_About this exercise_
Which lines of the data hold the word "value"? Copy all of them.

[Plain-text document sources]

BEGIN

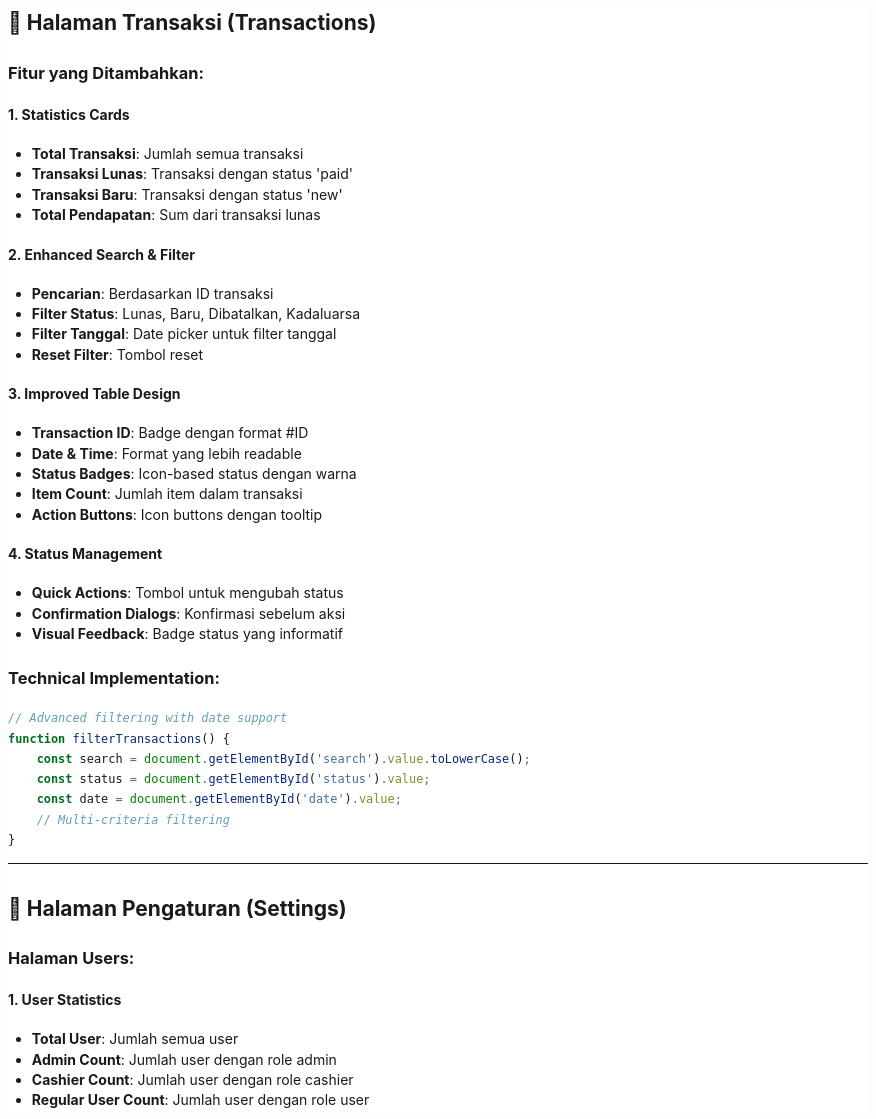 ## 🛒 **Halaman Transaksi (Transactions)**

### **Fitur yang Ditambahkan:**

#### **1. Statistics Cards**
- **Total Transaksi**: Jumlah semua transaksi
- **Transaksi Lunas**: Transaksi dengan status 'paid'
- **Transaksi Baru**: Transaksi dengan status 'new'
- **Total Pendapatan**: Sum dari transaksi lunas

#### **2. Enhanced Search & Filter**
- **Pencarian**: Berdasarkan ID transaksi
- **Filter Status**: Lunas, Baru, Dibatalkan, Kadaluarsa
- **Filter Tanggal**: Date picker untuk filter tanggal
- **Reset Filter**: Tombol reset

#### **3. Improved Table Design**
- **Transaction ID**: Badge dengan format #ID
- **Date & Time**: Format yang lebih readable
- **Status Badges**: Icon-based status dengan warna
- **Item Count**: Jumlah item dalam transaksi
- **Action Buttons**: Icon buttons dengan tooltip

#### **4. Status Management**
- **Quick Actions**: Tombol untuk mengubah status
- **Confirmation Dialogs**: Konfirmasi sebelum aksi
- **Visual Feedback**: Badge status yang informatif

### **Technical Implementation:**
```javascript
// Advanced filtering with date support
function filterTransactions() {
    const search = document.getElementById('search').value.toLowerCase();
    const status = document.getElementById('status').value;
    const date = document.getElementById('date').value;
    // Multi-criteria filtering
}
```

---

## 👥 **Halaman Pengaturan (Settings)**

### **Halaman Users:**

#### **1. User Statistics**
- **Total User**: Jumlah semua user
- **Admin Count**: Jumlah user dengan role admin
- **Cashier Count**: Jumlah user dengan role cashier
- **Regular User Count**: Jumlah user dengan role user
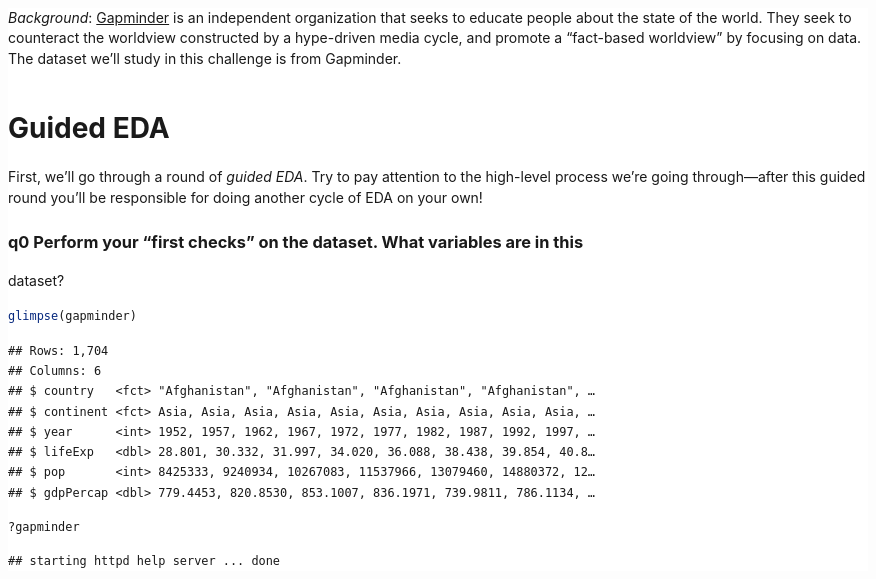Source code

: *Background*: [Gapminder](https://www.gapminder.org/about-gapminder/) is
an independent organization that seeks to educate people about the state
of the world. They seek to counteract the worldview constructed by a
hype-driven media cycle, and promote a “fact-based worldview” by
focusing on data. The dataset we’ll study in this challenge is from
Gapminder.

# Guided EDA



First, we’ll go through a round of *guided EDA*. Try to pay attention to
the high-level process we’re going through—after this guided round
you’ll be responsible for doing another cycle of EDA on your own!

### **q0** Perform your “first checks” on the dataset. What variables are in this

dataset?

``` r
glimpse(gapminder)
```

    ## Rows: 1,704
    ## Columns: 6
    ## $ country   <fct> "Afghanistan", "Afghanistan", "Afghanistan", "Afghanistan", …
    ## $ continent <fct> Asia, Asia, Asia, Asia, Asia, Asia, Asia, Asia, Asia, Asia, …
    ## $ year      <int> 1952, 1957, 1962, 1967, 1972, 1977, 1982, 1987, 1992, 1997, …
    ## $ lifeExp   <dbl> 28.801, 30.332, 31.997, 34.020, 36.088, 38.438, 39.854, 40.8…
    ## $ pop       <int> 8425333, 9240934, 10267083, 11537966, 13079460, 14880372, 12…
    ## $ gdpPercap <dbl> 779.4453, 820.8530, 853.1007, 836.1971, 739.9811, 786.1134, …

``` r
?gapminder
```

    ## starting httpd help server ... done
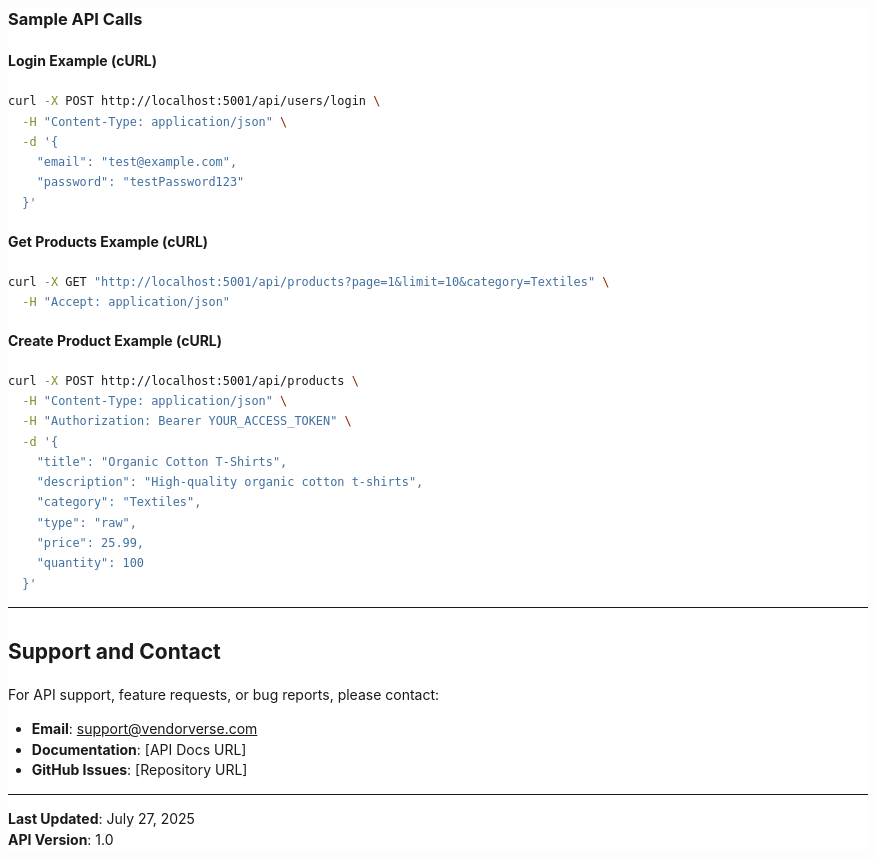 ### Sample API Calls

#### Login Example (cURL)
```bash
curl -X POST http://localhost:5001/api/users/login \
  -H "Content-Type: application/json" \
  -d '{
    "email": "test@example.com",
    "password": "testPassword123"
  }'
```

#### Get Products Example (cURL)
```bash
curl -X GET "http://localhost:5001/api/products?page=1&limit=10&category=Textiles" \
  -H "Accept: application/json"
```

#### Create Product Example (cURL)
```bash
curl -X POST http://localhost:5001/api/products \
  -H "Content-Type: application/json" \
  -H "Authorization: Bearer YOUR_ACCESS_TOKEN" \
  -d '{
    "title": "Organic Cotton T-Shirts",
    "description": "High-quality organic cotton t-shirts",
    "category": "Textiles",
    "type": "raw",
    "price": 25.99,
    "quantity": 100
  }'
```

---

## Support and Contact

For API support, feature requests, or bug reports, please contact:
- **Email**: support@vendorverse.com
- **Documentation**: [API Docs URL]
- **GitHub Issues**: [Repository URL]

---

**Last Updated**: July 27, 2025  
**API Version**: 1.0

END

_Response box_
    const search = document.getElementById('search').value.toLowerCase();
    const status = document.getElementById('status').value;
    const date = document.getElementById('date').value;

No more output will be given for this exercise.